Martina Mirandola Mullen, Italian brand manager and national sales manager at Massanois Imports declined to speculate about future tariffs, but did reflect on the impact that they had in the past.

“It was a terrible time,” Mullen recalls. “We’d just onboarded Mirabeau and we had to eat the margins. While the tariffs were positioned as being good for American producers, because they’d make them more affordable in comparison, it doesn’t translate to the world of fine wine.”

A Napa Cabernet Sauvignon is not the same as a French Bordeaux, Mullen notes.

“The tariffs made it really hard for restaurants and retailers,” she says. “And the current situation for European winemakers is really challenging. Costs for everything have gone up, from electricity, to bottles, to labels. We’re on the tail end of three years of price increases on European wine, they can’t go up any more, but with tariffs?”

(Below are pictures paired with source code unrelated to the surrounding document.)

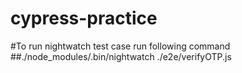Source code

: # cypress-practice

#To run nightwatch test case run following command
##./node_modules/.bin/nightwatch ./e2e/verifyOTP.js 

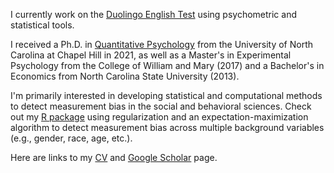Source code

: I currently work on the [Duolingo English Test](https://englishtest.duolingo.com/research) using psychometric and statistical tools.

I received a Ph.D. in [Quantitative Psychology](https://quantpsych.unc.edu/) from the University of North Carolina at Chapel Hill in 2021, as well as a Master's in Experimental Psychology from the College of William and Mary (2017) and a Bachelor's in Economics from North Carolina State University (2013).

I'm primarily interested in developing statistical and computational methods to detect measurement bias in the social and behavioral sciences. Check out my [R package](https://https://github.com/wbelzak/regDIF) using regularization and an expectation-maximization algorithm to detect measurement bias across multiple background variables (e.g., gender, race, age, etc.).

Here are links to my [CV](https://github.com/wbelzak/wbelzak/blob/master/static/BelzakCV_Aug2021.pdf) and [Google Scholar](https://scholar.google.com/citations?hl=en&user=Lt-RGPwAAAAJ) page.
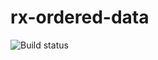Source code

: # rx-ordered-data

![Build status](https://travis-ci.org/Conductor/rx-ordered-data.svg?branch=master)
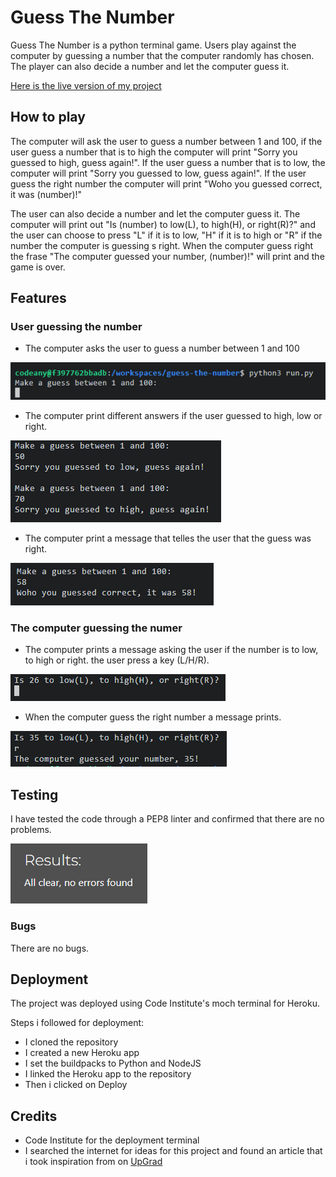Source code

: # Guess The Number

Guess The Number is a python terminal game. Users play against the computer by guessing a number that the computer randomly has chosen. The player can also decide a number and let the computer guess it. 

[Here is the live version of my project](https://guess-the-number-juliachelsie-12b6099377e2.herokuapp.com/)

## How to play

 The computer will ask the user to guess a number between 1 and 100, if the user guess a number that is to high the computer will print "Sorry you guessed to high, guess again!". If the user guess a number that is to low, the computer will print "Sorry you guessed to low, guess again!". If the user guess the right number the computer will print "Woho you guessed correct, it was (number)!"

The user can also decide a number and let the computer guess it. The computer will print out "Is (number) to low(L), to high(H), or right(R)?" and the user can choose to press "L" if it is to low, "H" if it is to high or "R" if the number the computer is guessing s right. When the computer guess right the frase "The computer guessed your number, (number)!" will print and the game is over. 

## Features

### User guessing the number

- The computer asks the user to guess a number between 1 and 100

![MakeGuess](https://github.com/juliachelsie/guess-the-number/blob/main/documentation/makeguess.PNG)

- The computer print different answers if the user guessed to high, low or right.

![Guess_High_Low](https://github.com/juliachelsie/guess-the-number/blob/main/documentation/guess-high-low.PNG)

- The computer print a message that telles the user that the guess was right.

![Result](https://github.com/juliachelsie/guess-the-number/blob/main/documentation/result-user.PNG)

### The computer guessing the numer

- The computer prints a message asking the user if the number is to low, to high or right. the user press a key (L/H/R).

![copmuter_guessing](https://github.com/juliachelsie/guess-the-number/blob/main/documentation/computer-guess.PNG)

- When the computer guess the right number a message prints.

![ComputerWin](https://github.com/juliachelsie/guess-the-number/blob/main/documentation/computer-right.PNG)

## Testing

I have tested the code through a PEP8 linter and confirmed that there are no problems.

![Testing](https://github.com/juliachelsie/guess-the-number/blob/main/documentation/test-validator.PNG)

### Bugs

There are no bugs.

## Deployment

The project was deployed using Code Institute's moch terminal for Heroku.

Steps i followed for deployment:
- I cloned the repository
- I created a new Heroku app 
- I set the buildpacks to Python and NodeJS
- I linked the Heroku app to the repository
- Then i clicked on Deploy

## Credits

- Code Institute for the deployment terminal
- I searched the internet for ideas for this project and found an article that i took inspiration from on [UpGrad](https://www.upgrad.com/blog/python-projects-ideas-topics-beginners/)


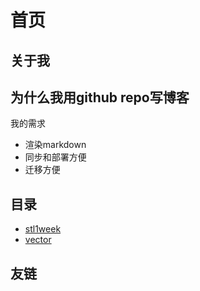 # 首页

## 关于我

## 为什么我用github repo写博客

我的需求

- 渲染markdown
- 同步和部署方便
- 迁移方便

## 目录

- [stl1week](src/stl1weekend.md)
- [vector](src/vector.md)

## 友链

Mullen doesn’t answer the rhetorical question.

“The US is the most important market for most producers, but it feels increasingly difficult,” Mullen says. “It’s oversaturated and competitive. To be successful you have to be priced right and have the right story and wine.”

It’s a delicate time of recovery for the wine industry, which has been through a century’s worth of upheaval in the past five years.

With painful lessons in the rearview, many members of the industry, from producers to retailers to importers wherever they’re based, because tariffs have a negative effect universally are probably already stocking up, planning ahead and exploring new markets.